[ABOUT THIS TASK]
Drop the images. Copy every line below character for character.

[STORED DATA]

%%

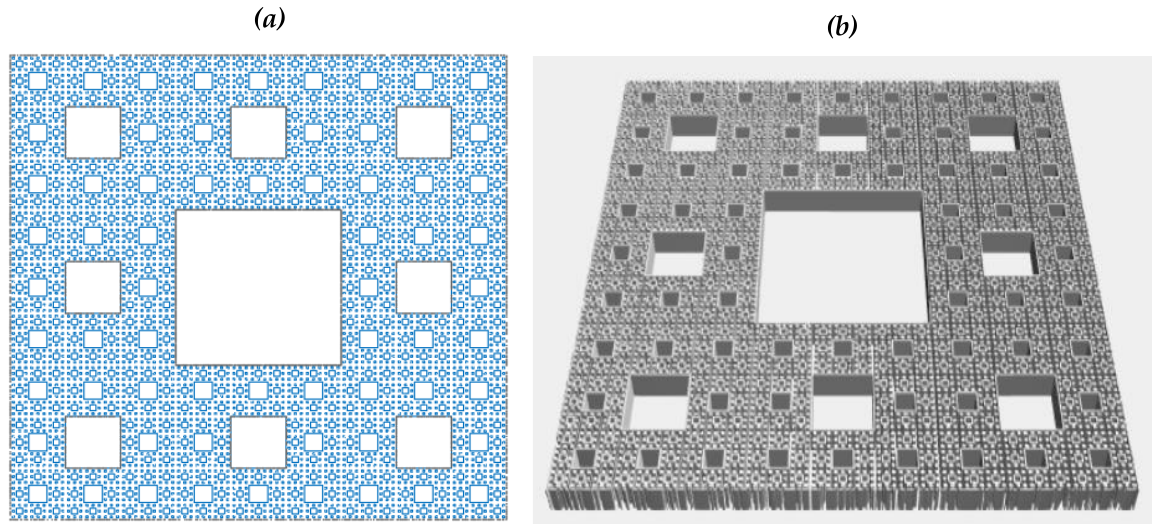
Figure 11. Point clouds controlled up to the fifth level and its solid CAD model: ( a ) the point clouds; ( b ) the solid CAD model.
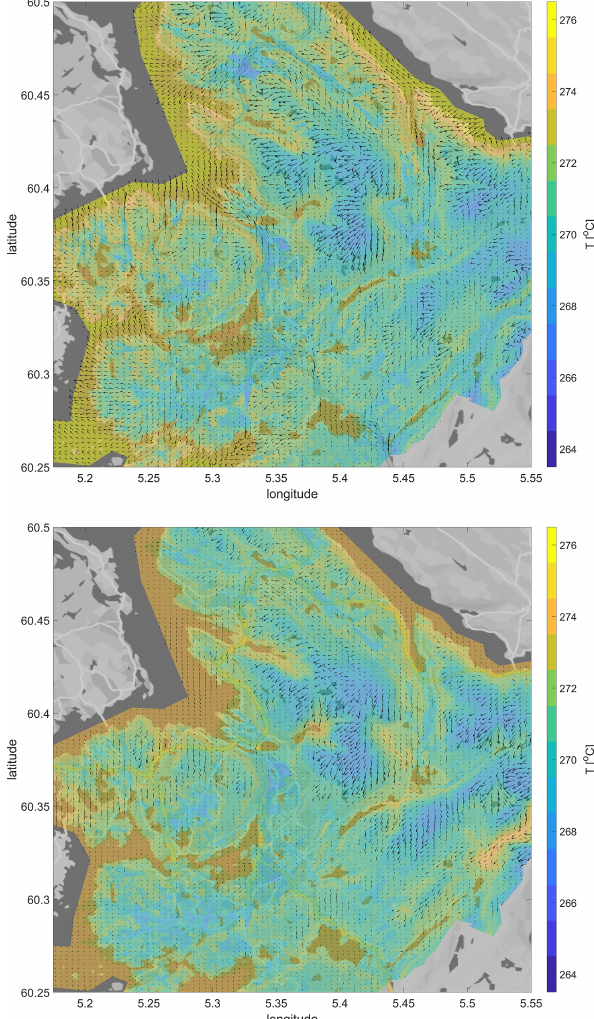
Figure 2. Surface-layer meteorology obtained from PALM sim- ulations for scenarios 1 (top) and 2 (bottom). The color shading represents the surface air temperature at 2m above the ground (terrain-following temperature field). Vectors represent the surface- layer wind at 10m. Data overlay the grayscale map from © Google Maps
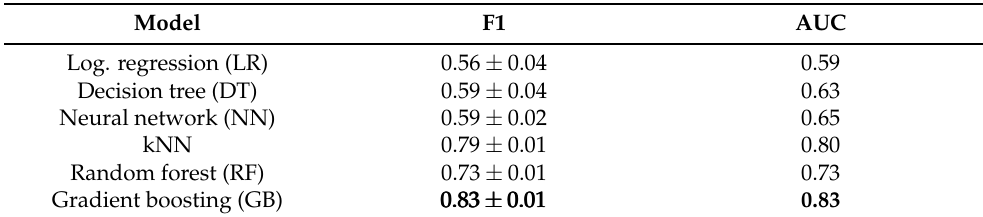
Table 1. Baseline classification models and their performance. The metrics are F1-measure and AUC.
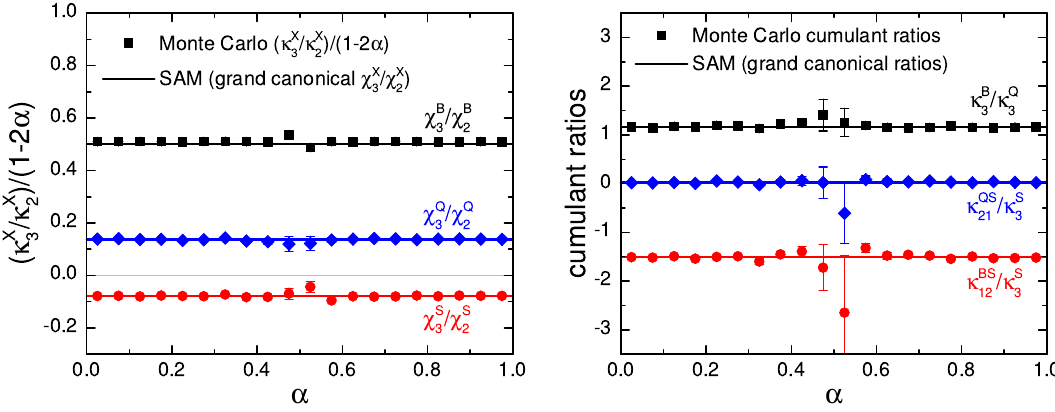
Figure 2 . Dependence of combinations of third and second order cumulants of conserved charges on the acceptance fraction (cid:11) , as calculated in the hadron resonance gas model using canonical ensemble Monte Carlo sampler (symbols) and analytically in the framework of the subensemble acceptance method (lines). The Monte Carlo sample is the same as in (cid:12)gure 1. Left panel: Skewness cumulant ratios (cid:20) 3 =(cid:20) 2 of net-baryon (black), net-charge (blue), and net-strangeness (red) numbers scaled by the global charge conservation correction factor (1 (cid:0) 2 (cid:11) ). Right panel: Ratio of third order conserved charge cumulant ratios (cid:20) B =(cid:20) Q (black), (cid:20) QS =(cid:20) S (blue), and (cid:20) BS =(cid:20) S (red). Monte Carlo 3 3 12 3 3 21 third order cumulants in HRG, diagonal (left) and o(cid:11)-diagonal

%%

[YOUR SOLUTION]
Figure 11. Point clouds controlled up to the fifth level and its solid CAD model: ( a ) the point clouds; ( b ) the solid CAD model.
Figure 2. Surface-layer meteorology obtained from PALM sim- ulations for scenarios 1 (top) and 2 (bottom). The color shading represents the surface air temperature at 2m above the ground (terrain-following temperature field). Vectors represent the surface- layer wind at 10m. Data overlay the grayscale map from © Google Maps
Table 1. Baseline classification models and their performance. The metrics are F1-measure and AUC.
Figure 2 . Dependence of combinations of third and second order cumulants of conserved charges on the acceptance fraction (cid:11) , as calculated in the hadron resonance gas model using canonical ensemble Monte Carlo sampler (symbols) and analytically in the framework of the subensemble acceptance method (lines). The Monte Carlo sample is the same as in (cid:12)gure 1. Left panel: Skewness cumulant ratios (cid:20) 3 =(cid:20) 2 of net-baryon (black), net-charge (blue), and net-strangeness (red) numbers scaled by the global charge conservation correction factor (1 (cid:0) 2 (cid:11) ). Right panel: Ratio of third order conserved charge cumulant ratios (cid:20) B =(cid:20) Q (black), (cid:20) QS =(cid:20) S (blue), and (cid:20) BS =(cid:20) S (red). Monte Carlo 3 3 12 3 3 21 third order cumulants in HRG, diagonal (left) and o(cid:11)-diagonal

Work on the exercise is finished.